'Validate vMotion Network Connectivity' task fails during cluster deployment in VCF 9.0.x
search cancel

'Validate vMotion Network Connectivity' task fails during cluster deployment in VCF 9.0.x

book

Article ID: 441241

calendar_today

Updated On:

Products

VMware SDDC Manager / VCF Installer

Issue/Introduction

  • The Cluster deployment in VCF 9.0.x fails at 'Validate vMotion Network Connectivity' phase with the following error:


    Validate vMotion Network Connectivity Failed

    MM/DD/YY, HH:MM:SS
    Beginning of Expandable row content Screen reader table commands may not work for viewing expanded content, please use your screen reader's browse mode to read the content exposed by this button
    Description          Validate vMotion Network Connectivity
    Progress Messages    Failed to skip failed ESXi hosts <ESX1.EXAMPLE.COM>, <ESX2.EXAMPLE.COM>, <ESX3.EXAMPLE.COM>
    Error Message: Failed to skip failed ESXi hosts <ESX1.EXAMPLE.COM>, <ESX2.EXAMPLE.COM>, <ESX3.EXAMPLE.COM>
    Reference Token: ######
    Cause: Cannot skip 3 ESXi Host(s) ([<ESX1.EXAMPLE.COM>, <ESX2.EXAMPLE.COM>, <ESX3.EXAMPLE.COM>]) as only 1 ESXi host(s) would remain and the minimum is 3

  • On the SDDC Manager, in /var/log/vmware/vcf/domainmanager/domainmanager.log, 100% packet loss is observed for the vMotion network ping test with packet size 8972:

    YYYY-MM-DDTHH:MM:SS DEBUG [vcf_dm,############,####] [c.v.e.s.c.h.n.EsxiHostNetworkingUtil,dm-exec-28]  Pinged ###.##.#.## via VM Kernel vmk## with MTU 8972 from ESXi host <ESX1.EXAMPLE.COM>: {"DataObject":[{"Summary":{"Duplicated":0,"HostAddr":"###.##.#.##","PacketLost":100,"Received":0,"Recieved":0,"RoundtripAvg":-2147483648,"RoundtripAvgMS":-2147483648
    ,"RoundtripMax":0,"RoundtripMaxMS":0,"RoundtripMin":999999000,"RoundtripMinMS":999999,"Transmitted":3}}]}
    YYYY-MM-DDTHH:MM:SS DEBUG [vcf_dm,############,####] [c.v.e.s.v.v.SinglePortgroupValidator,dm-exec-27]  Ping with MTU 9000 failed, attempting ping with standard MTU
    YYYY-MM-DDTHH:MM:SS WARN  [vcf_dm,############,####] [c.v.v.c.f.p.a.i.ValidateEsxiHostNetworkConnectivityAction,dm-exec-10]  Network connectivity validation of ESXi hosts failed for ESX1.EXAMPLE.COM, ESX2.EXAMPLE.COM, ESX3.EXAMPLE.COM, Reference Token: ######

  • The vMotion network is then removed from the ESXi hosts:

    YYYY-MM-DDTHH:MM:SS DEBUG [vcf_dm,############,####] [c.v.e.s.c.h.n.EsxiHostNetworkingUtil,dm-exec-10]  Cleaning up ESXi Host ESX1.EXAMPLE.COM from VM Kernels vmk30 and vSwitches <DVS_SWITCH>

Environment

VMware Cloud Foundation 9.0.x

Cause

  • During the 'Validate vMotion Network Connectivity' phase, SDDC Manager creates the vMotion VMkernel adapters on the ESXi hosts and attempts a ping test using a packet size of 8972 (9000 MTU network). The 100% packet loss error in the domainmanager.log indicates that the physical network is dropping these packets.

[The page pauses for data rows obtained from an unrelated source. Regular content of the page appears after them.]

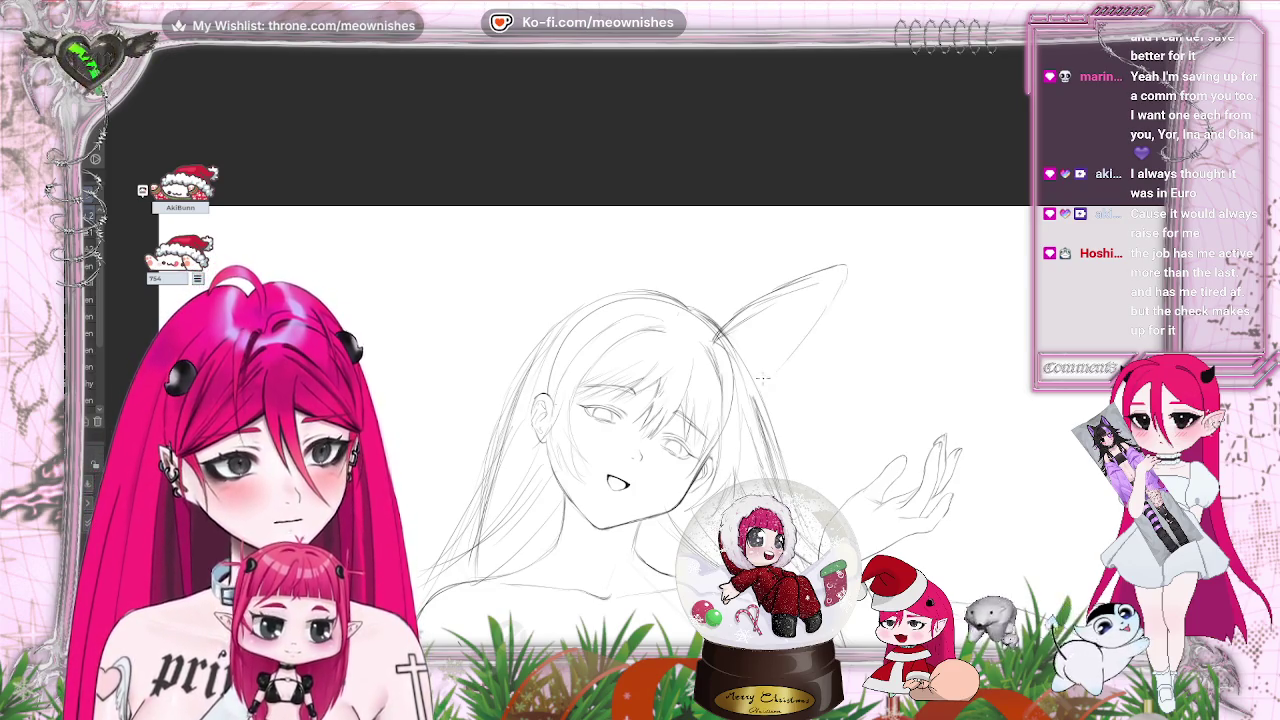
{"action": "left_click_drag", "start_coordinate": [772, 362], "coordinate": [818, 320]}
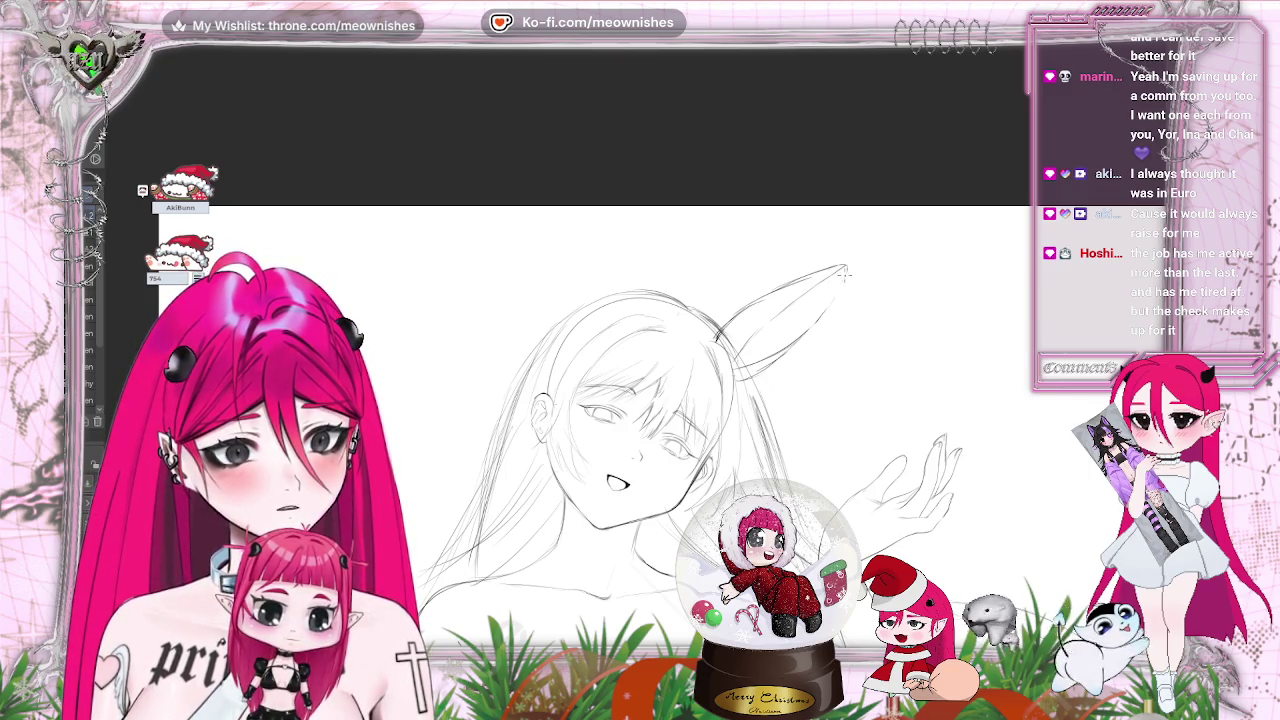
{"action": "key", "text": "ctrl+minus"}
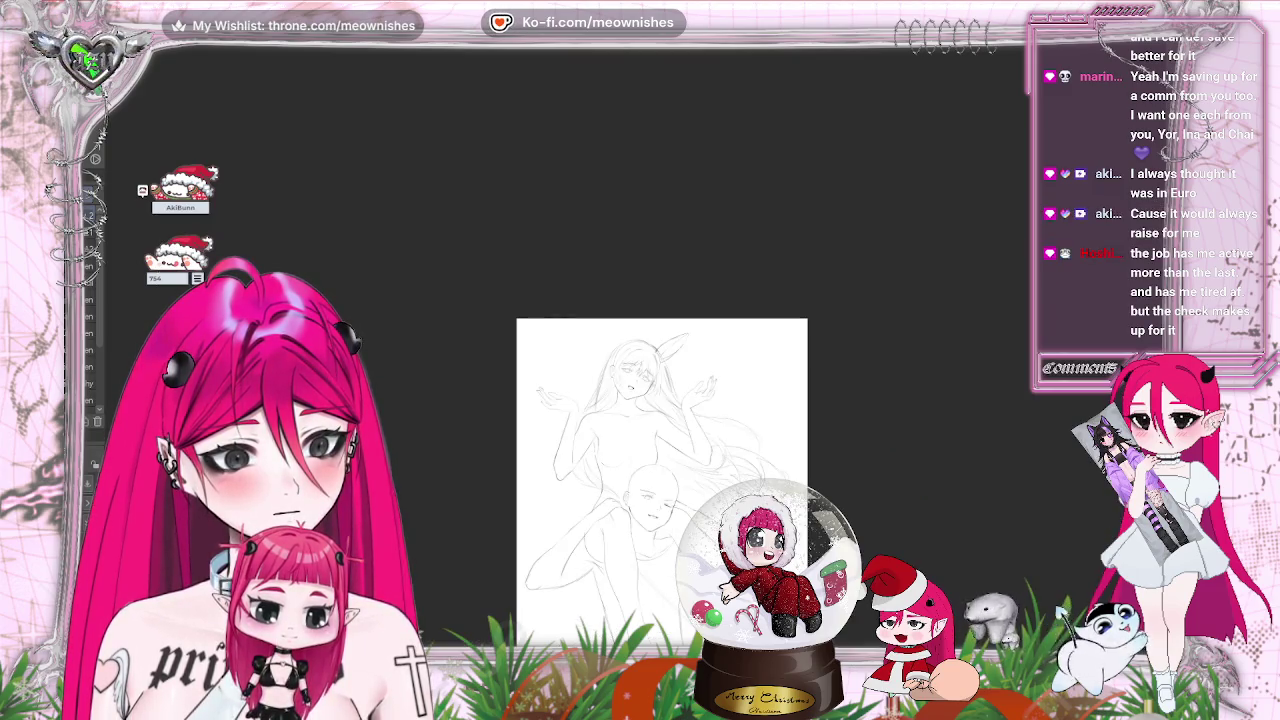
Zoom in and sketch the second ear's outline curving up from the head
{"action": "key", "text": "ctrl+plus"}
{"action": "key", "text": "ctrl+plus"}
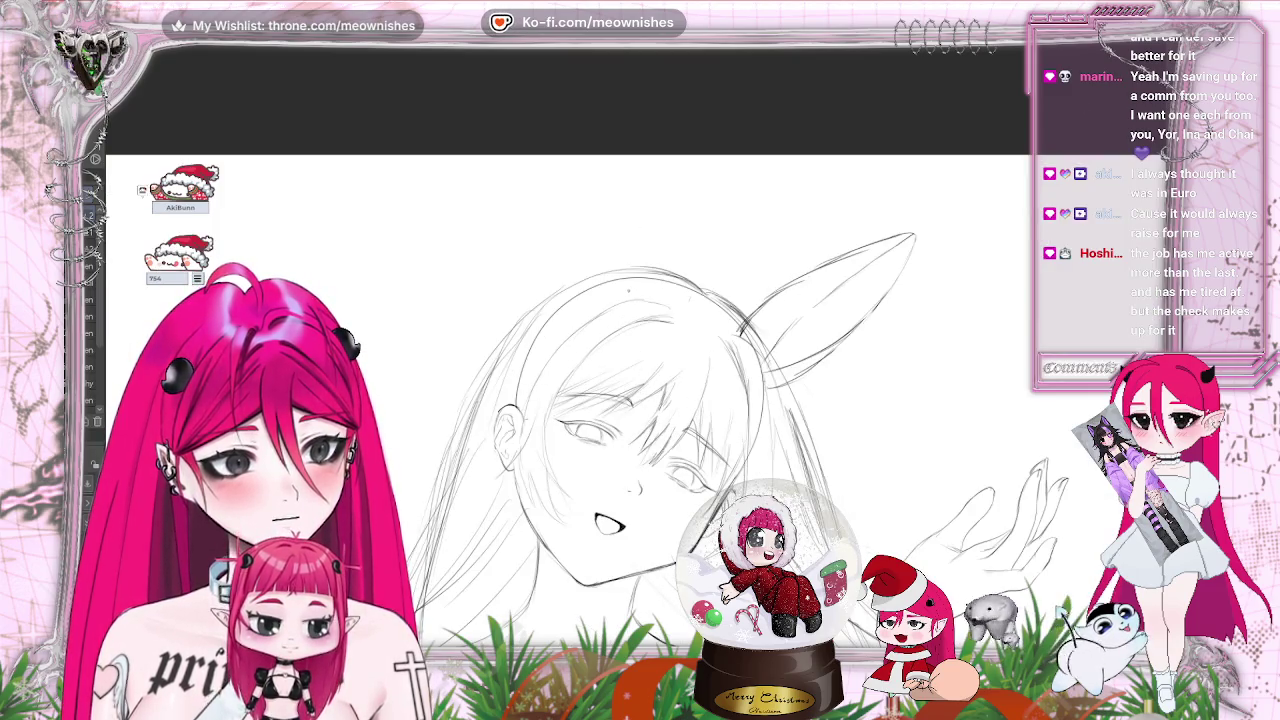
{"action": "left_click_drag", "start_coordinate": [672, 233], "coordinate": [617, 298]}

  • Common physical network misconfigurations that cause this include:

    • Jumbo Frames (MTU 9000) not enabled on the physical Top of Rack (ToR) switches for the vMotion VLAN.
    • The vMotion VLAN not properly allowed or trunked on the physical switch ports connected to the ESXi host uplinks.
    • A Layer 2 or Layer 3 connectivity issue preventing the ESXi hosts from routing traffic to each other on the designated vMotion subnet.

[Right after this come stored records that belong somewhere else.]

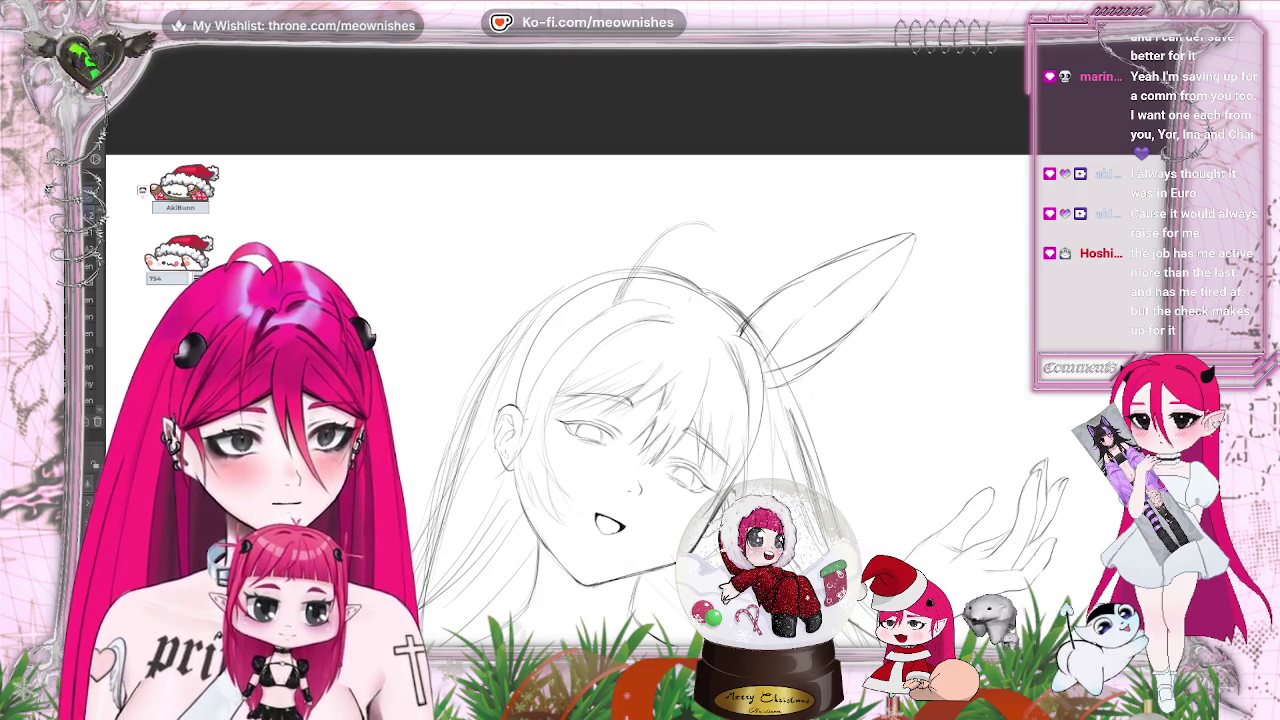
{"action": "left_click_drag", "start_coordinate": [678, 225], "coordinate": [630, 274]}
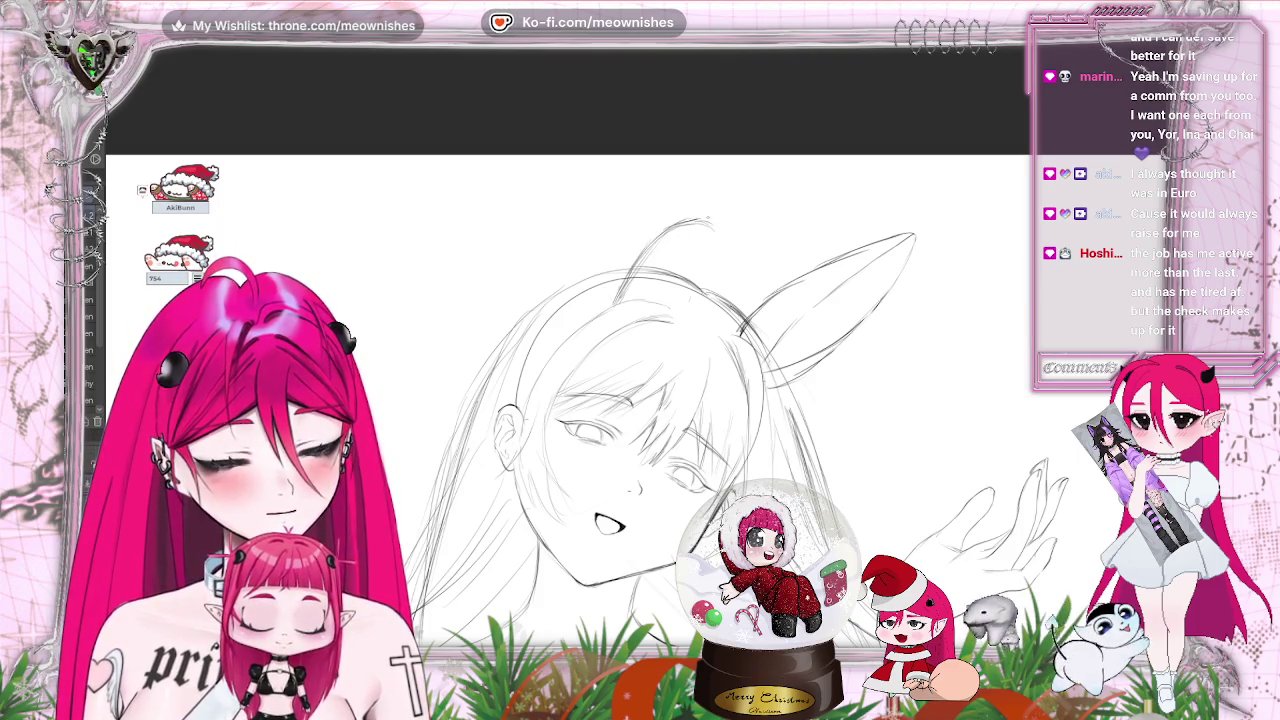
{"action": "mouse_move", "coordinate": [735, 232]}
{"action": "left_mouse_down"}
{"action": "mouse_move", "coordinate": [745, 270]}
{"action": "mouse_move", "coordinate": [692, 276]}
{"action": "left_mouse_up"}
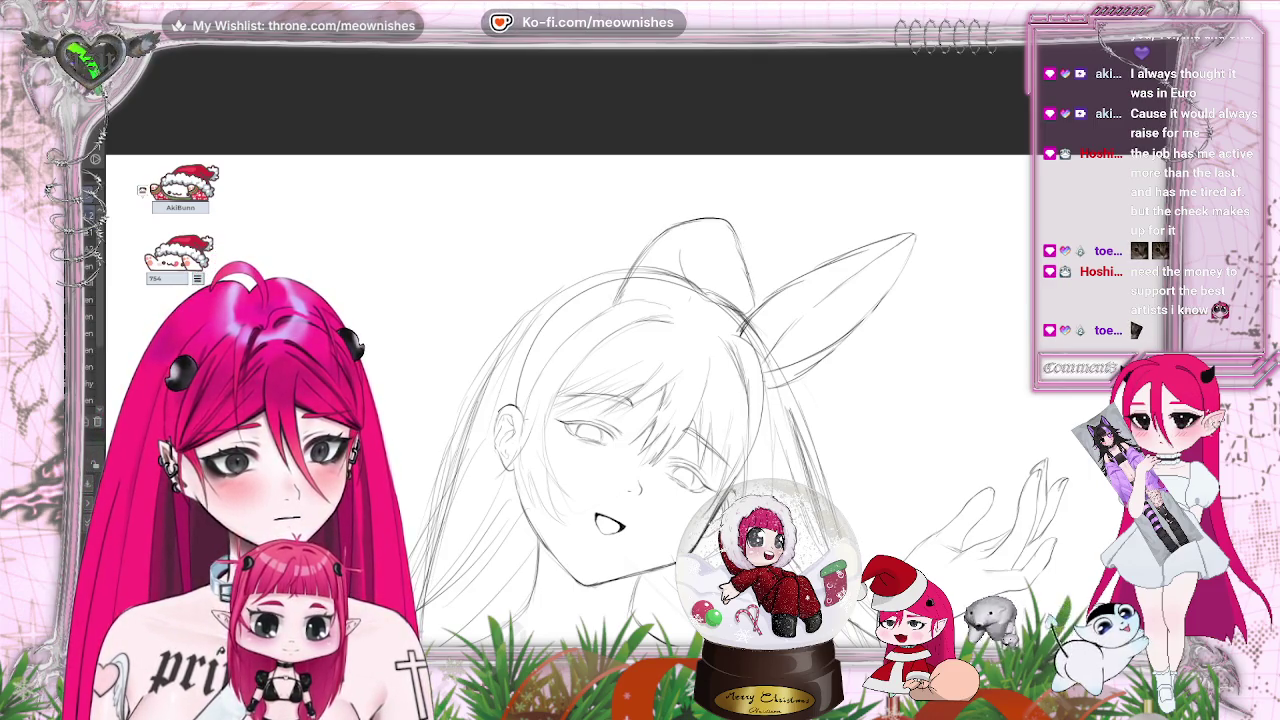
Mirror the canvas to check balance, clean up the stray line, then flip back and refine the head
{"action": "key", "text": "m"}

  • Because the validation fails, SDDC Manager halts the deployment, rolls back the configuration (cleaning up the vmk interfaces and vSwitches), and errors out.

Resolution

Engage the internal network administration team to fix the network issues between the hosts and then retry the failed cluster creation task.